PROBLEM TO SOLVE: Look through the lines below and copy each one that includes "analyst".

INFORMATION SHOWN:
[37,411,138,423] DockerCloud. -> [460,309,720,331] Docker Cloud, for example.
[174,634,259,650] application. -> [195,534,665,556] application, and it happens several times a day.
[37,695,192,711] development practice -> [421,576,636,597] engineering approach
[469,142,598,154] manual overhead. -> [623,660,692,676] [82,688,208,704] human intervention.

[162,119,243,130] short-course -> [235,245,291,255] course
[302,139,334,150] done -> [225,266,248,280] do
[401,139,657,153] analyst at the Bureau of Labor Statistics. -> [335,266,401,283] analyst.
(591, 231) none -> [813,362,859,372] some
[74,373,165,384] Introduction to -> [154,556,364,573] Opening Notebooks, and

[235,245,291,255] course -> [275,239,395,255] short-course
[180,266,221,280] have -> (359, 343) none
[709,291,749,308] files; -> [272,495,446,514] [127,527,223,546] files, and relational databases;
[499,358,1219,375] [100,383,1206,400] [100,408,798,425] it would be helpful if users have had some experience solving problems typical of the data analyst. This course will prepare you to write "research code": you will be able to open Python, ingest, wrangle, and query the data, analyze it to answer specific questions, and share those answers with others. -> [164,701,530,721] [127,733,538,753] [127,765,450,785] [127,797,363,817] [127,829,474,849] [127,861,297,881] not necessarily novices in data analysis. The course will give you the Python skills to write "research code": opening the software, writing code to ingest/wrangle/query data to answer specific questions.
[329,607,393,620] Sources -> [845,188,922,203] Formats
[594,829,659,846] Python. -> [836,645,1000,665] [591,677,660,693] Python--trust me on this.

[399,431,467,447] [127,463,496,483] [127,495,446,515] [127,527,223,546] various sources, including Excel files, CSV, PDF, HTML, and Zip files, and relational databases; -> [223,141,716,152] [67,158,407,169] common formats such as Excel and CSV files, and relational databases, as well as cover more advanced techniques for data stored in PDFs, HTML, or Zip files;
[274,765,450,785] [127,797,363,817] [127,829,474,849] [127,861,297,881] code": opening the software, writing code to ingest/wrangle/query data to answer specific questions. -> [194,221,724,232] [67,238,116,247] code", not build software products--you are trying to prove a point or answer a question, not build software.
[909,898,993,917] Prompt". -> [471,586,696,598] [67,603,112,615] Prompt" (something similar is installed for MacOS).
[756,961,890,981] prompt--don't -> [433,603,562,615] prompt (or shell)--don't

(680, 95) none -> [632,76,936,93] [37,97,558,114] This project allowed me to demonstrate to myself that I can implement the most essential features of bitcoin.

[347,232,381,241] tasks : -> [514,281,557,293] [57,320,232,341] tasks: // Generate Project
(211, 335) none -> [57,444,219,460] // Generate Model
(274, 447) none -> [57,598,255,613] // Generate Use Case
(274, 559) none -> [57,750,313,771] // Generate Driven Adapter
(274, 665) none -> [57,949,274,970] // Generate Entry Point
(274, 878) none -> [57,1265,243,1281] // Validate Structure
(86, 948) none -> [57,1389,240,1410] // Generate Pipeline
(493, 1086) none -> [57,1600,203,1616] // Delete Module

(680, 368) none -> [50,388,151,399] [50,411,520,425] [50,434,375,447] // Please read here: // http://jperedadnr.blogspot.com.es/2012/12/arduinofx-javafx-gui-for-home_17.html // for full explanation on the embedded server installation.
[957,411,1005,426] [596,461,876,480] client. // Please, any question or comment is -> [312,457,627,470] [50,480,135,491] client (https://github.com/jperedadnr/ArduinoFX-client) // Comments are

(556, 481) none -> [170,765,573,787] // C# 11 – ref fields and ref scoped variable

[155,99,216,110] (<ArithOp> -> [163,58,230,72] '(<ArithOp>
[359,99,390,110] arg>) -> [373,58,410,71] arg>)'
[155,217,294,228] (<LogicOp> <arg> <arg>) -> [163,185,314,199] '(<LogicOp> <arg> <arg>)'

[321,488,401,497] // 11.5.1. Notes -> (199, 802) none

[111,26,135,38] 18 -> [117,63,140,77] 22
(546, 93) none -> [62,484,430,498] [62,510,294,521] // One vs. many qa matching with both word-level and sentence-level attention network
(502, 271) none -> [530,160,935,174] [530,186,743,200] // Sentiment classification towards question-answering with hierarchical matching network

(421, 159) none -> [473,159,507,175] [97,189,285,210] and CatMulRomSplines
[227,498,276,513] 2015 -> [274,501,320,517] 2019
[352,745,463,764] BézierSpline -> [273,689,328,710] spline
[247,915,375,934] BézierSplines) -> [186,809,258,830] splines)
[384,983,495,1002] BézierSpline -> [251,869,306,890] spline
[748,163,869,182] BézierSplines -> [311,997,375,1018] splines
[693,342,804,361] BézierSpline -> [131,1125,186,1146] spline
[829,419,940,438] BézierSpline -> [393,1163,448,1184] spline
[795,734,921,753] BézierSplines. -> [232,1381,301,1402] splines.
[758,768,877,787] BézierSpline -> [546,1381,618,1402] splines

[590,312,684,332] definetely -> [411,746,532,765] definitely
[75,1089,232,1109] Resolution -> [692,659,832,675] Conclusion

ANSWER BELOW:
[401,139,657,153] analyst at the Bureau of Labor Statistics. -> [335,266,401,283] analyst.
[499,358,1219,375] [100,383,1206,400] [100,408,798,425] it would be helpful if users have had some experience solving problems typical of the data analyst. This course will prepare you to write "research code": you will be able to open Python, ingest, wrangle, and query the data, analyze it to answer specific questions, and share those answers with others. -> [164,701,530,721] [127,733,538,753] [127,765,450,785] [127,797,363,817] [127,829,474,849] [127,861,297,881] not necessarily novices in data analysis. The course will give you the Python skills to write "research code": opening the software, writing code to ingest/wrangle/query data to answer specific questions.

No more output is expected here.